▶ [Текст страницы]
────────────────────────────────────────

Кстати, победа американцев над Талибаном наверняка резко затормозит разрушение родоплеменных отношений в пуштунской среде, законсервирует их на неопределённое время. Государство и его законы останутся для многочисленных пуштунских племён чем-то внешним, существующим отдельно от их внутреннего мира, так как это государство, создаваемое на принципах цивилизованного мирового сообщества, не только не посмеет посягать, но будет гарантом незыблемости патриархальных пуштунских устоев. Государство же талибов безжалостно разрушило бы родоплеменную организацию в короткое время. Именно этот внутренний конфликт – глубинная и важнейшая причина быстрой победы американцев и сокрушительного поражения талибов (борьба которых ещё далеко не закончена). И мощь американского оружия здесь далеко не на первом месте.

    2001

II. Чечня: на пике пассионарности

Предисловие

Предмет моего небольшого исследования – попытка рассмотреть процесс развития чеченского народа с момента его появления на исторической сцене по настоящее время.

────────────────────────────────────────

▶ [Исходные данные]
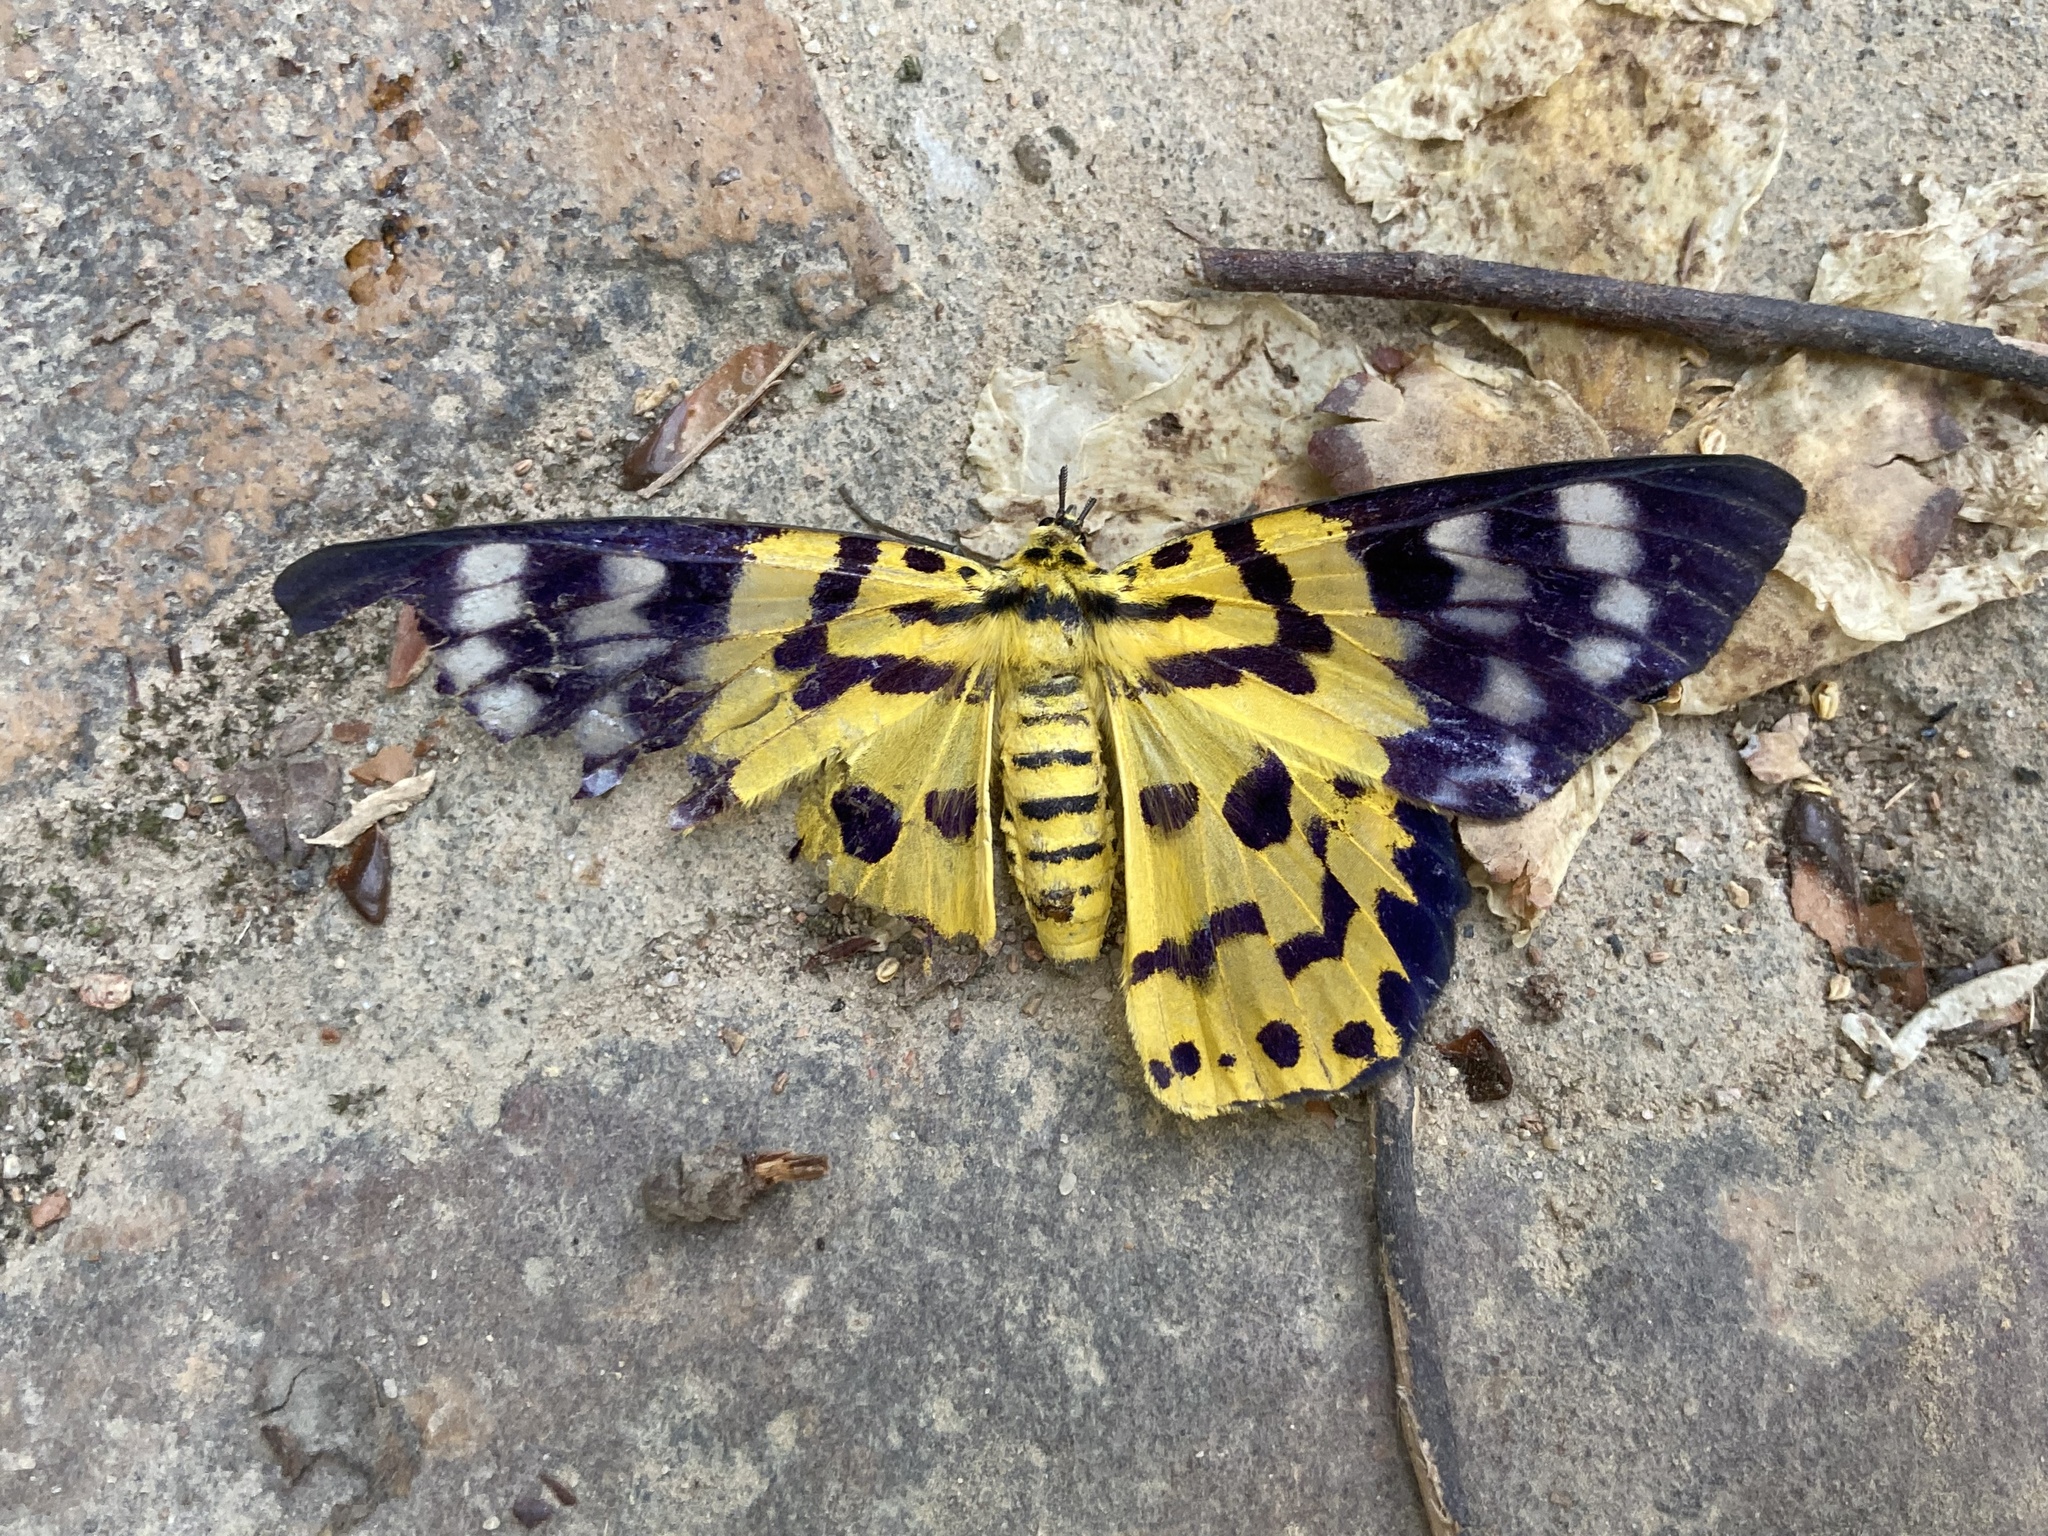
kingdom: Animalia
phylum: Arthropoda
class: Insecta
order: Lepidoptera
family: Geometridae
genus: Dysphania
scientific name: Dysphania militaris
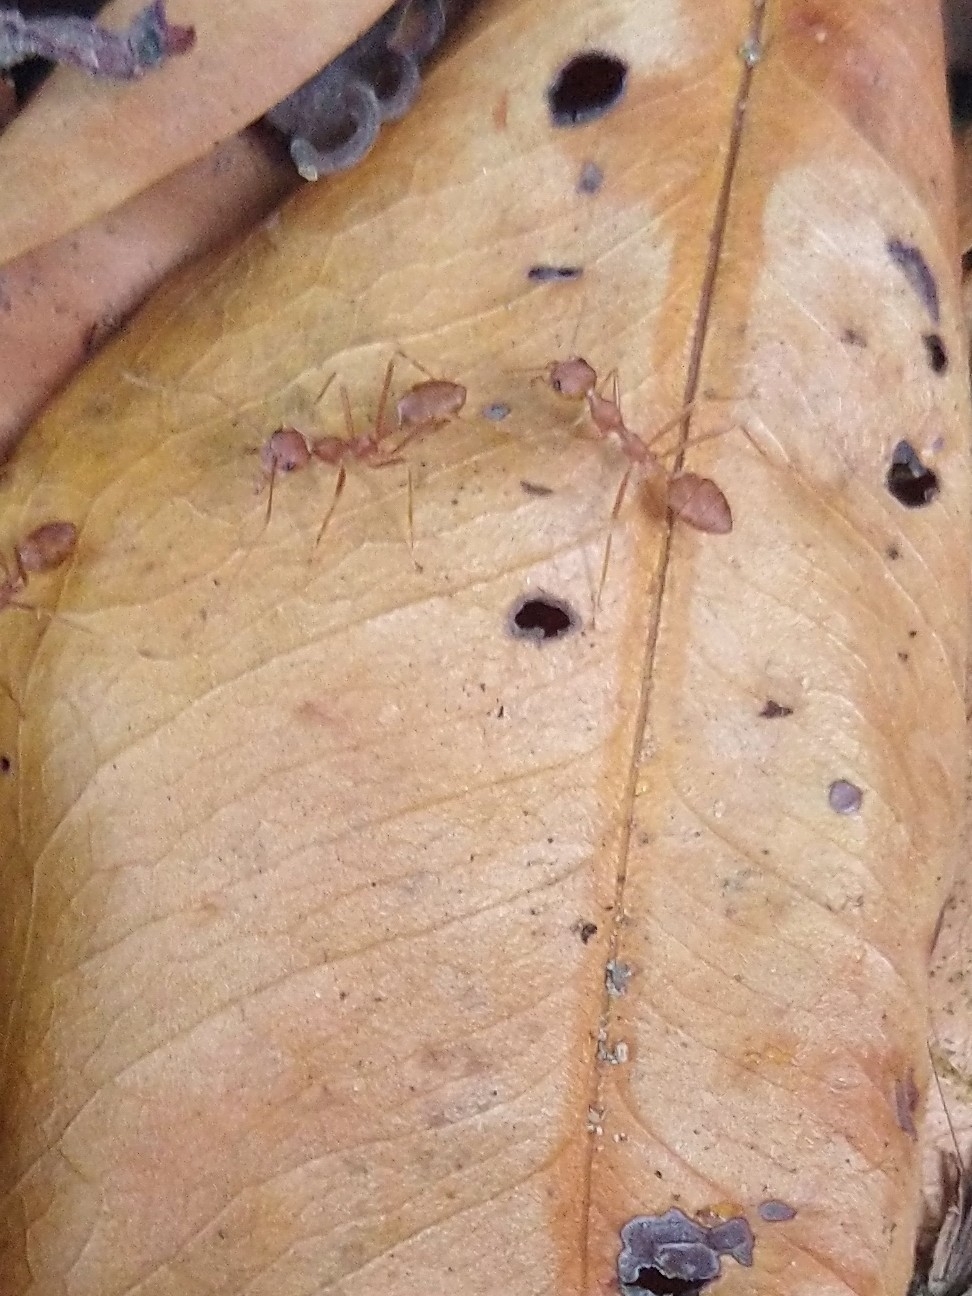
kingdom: Animalia
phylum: Arthropoda
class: Insecta
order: Hymenoptera
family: Formicidae
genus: Oecophylla
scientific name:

────────────────────────────────────────

▶ [Задания]
- 1) Изложите суть текста о пуштунах и Чечне в двух предложениях.
- 2) Напишите продолжение текста о пуштунах и Чечне, начиная сразу после его последнего предложения.

▶ [Ответы к заданиям]
- 1) Автор считает, что победа американцев над Талибаном законсервирует родоплеменные отношения пуштунов, тогда как государство талибов быстро разрушило бы их, и главная причина быстрой победы американцев — этот внутренний конфликт, а не мощь американского оружия. Затем начинается раздел о Чечне, в предисловии к которому предметом исследования названо развитие чеченского народа с момента его появления на исторической сцене по настоящее время.

- 2)
Задача: рассмотреть взаимодействие этого народа с окружающими его этносами.

Цель (помимо стремления осветить процесс взросления чеченского общества): показать, что именно взаимодействие с русским этносом является доминантой развития чеченского этноса независимо от чьего-либо желания.

Процесс этот начал разворачиваться в недалёком хорошо освещённом источниками историческом прошлом и продолжает до сих пор разворачиваться на наших глазах всё в тех же рамках перехода чеченского общества из состояния «детства» (через отрочество и юность) в состояние зрелости, сопровождаясь огромным выбросом энергии, неуёмной жаждой деятельности (пассионарный импульс, пассионарный подъём). Это даёт уникальную возможность рассмотреть его (этот процесс) в определённых деталях, не впадая, тем не менее, в скрупулёзную мелочность. И, соответственно, это – попытка проследить судьбу той части русского этноса, которая издревле проживала на территории современной Чечни.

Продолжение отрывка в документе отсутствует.